Il eut tort de vanter son repos. C’était une offense gratuite au charme de Lucie. Elle n’admit pas qu’un homme distingué par elle goûtât une quiétude inconvenante. Ses remords, en outre, offraient un spectacle trop affriolant pour qu’elle s’en privât.

— Alors, c’est fini, tu refuses ta Lucette ? (Elle lui avait suggéré ce nom, dont Pierre se servait.)

Déjà elle retirait son vêtement et déboutonnait son corsage. Mais il lui empoigna l’épaule, et, la figure blême, frémissant de colère contenue, il lui dit :

— Écoute, Lucie, tu as abusé de ma faiblesse, j’ai été lâche parce qu’il t’a plu de me faire lâche, et aujourd’hui encore tu t’apprêtes à m’affoler de ta chair. Seulement, vois-tu, j’en ai assez, et puisqu’il n’y a pas moyen de me défendre, je te chasse, je te chasse comme une fille que tu es, la dernière des filles.
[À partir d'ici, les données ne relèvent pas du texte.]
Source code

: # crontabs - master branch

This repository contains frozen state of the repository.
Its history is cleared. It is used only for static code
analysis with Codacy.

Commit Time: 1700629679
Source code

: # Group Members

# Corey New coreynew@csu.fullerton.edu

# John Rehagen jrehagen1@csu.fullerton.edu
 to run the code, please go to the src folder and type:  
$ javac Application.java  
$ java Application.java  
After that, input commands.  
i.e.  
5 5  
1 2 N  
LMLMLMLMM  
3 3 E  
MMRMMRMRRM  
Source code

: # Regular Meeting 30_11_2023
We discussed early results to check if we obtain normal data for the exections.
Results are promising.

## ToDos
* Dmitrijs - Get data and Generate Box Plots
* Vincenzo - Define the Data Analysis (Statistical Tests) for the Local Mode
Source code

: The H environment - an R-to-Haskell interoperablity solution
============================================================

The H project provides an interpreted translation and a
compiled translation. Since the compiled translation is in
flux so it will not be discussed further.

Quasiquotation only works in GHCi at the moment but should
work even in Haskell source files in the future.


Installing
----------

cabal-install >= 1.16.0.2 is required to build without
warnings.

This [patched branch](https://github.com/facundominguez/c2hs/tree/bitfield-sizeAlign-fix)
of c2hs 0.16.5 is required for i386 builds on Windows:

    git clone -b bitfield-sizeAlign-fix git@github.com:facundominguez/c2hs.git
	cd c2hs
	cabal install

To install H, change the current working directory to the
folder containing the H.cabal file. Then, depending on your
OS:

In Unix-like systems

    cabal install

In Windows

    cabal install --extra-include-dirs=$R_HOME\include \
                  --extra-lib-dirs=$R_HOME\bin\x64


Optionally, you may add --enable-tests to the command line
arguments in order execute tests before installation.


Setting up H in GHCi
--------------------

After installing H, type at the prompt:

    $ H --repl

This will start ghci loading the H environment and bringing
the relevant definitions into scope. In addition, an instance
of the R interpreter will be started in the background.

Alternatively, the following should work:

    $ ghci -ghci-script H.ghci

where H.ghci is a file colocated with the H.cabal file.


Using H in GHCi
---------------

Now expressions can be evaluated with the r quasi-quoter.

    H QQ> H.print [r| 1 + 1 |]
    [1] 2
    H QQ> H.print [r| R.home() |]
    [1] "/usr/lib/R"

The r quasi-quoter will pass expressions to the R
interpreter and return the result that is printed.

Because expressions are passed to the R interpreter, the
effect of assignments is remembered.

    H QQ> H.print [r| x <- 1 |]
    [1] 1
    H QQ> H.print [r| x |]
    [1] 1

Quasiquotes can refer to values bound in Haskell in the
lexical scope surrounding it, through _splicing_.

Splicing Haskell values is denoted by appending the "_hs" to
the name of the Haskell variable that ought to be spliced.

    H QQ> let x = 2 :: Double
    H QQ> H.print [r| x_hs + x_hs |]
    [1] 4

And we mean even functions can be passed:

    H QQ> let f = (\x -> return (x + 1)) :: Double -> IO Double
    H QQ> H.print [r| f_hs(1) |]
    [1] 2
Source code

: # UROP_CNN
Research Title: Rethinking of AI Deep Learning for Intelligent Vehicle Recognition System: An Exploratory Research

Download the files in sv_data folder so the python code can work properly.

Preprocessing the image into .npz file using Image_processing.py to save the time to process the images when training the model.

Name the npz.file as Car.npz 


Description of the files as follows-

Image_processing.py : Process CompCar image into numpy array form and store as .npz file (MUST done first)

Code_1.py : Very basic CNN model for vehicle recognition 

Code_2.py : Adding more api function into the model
Et de son étreinte invincible, il la poussa dehors, sur le perron. Derrière elle, il ferma la porte. Elle entendit le bruit du verrou.

La route fut longue au retour. Elle marchait vite, le dos courbé, rasant les haies. Une épaisse voilette noire lui couvrait la face, sa voilette d’adultère, comme elle la nommait. Dans son manteau se recroquevillait son corps humilié. À l’épaule, une brûlure lui restait des cinq doigts crispés dont Armand l’avait flétrie.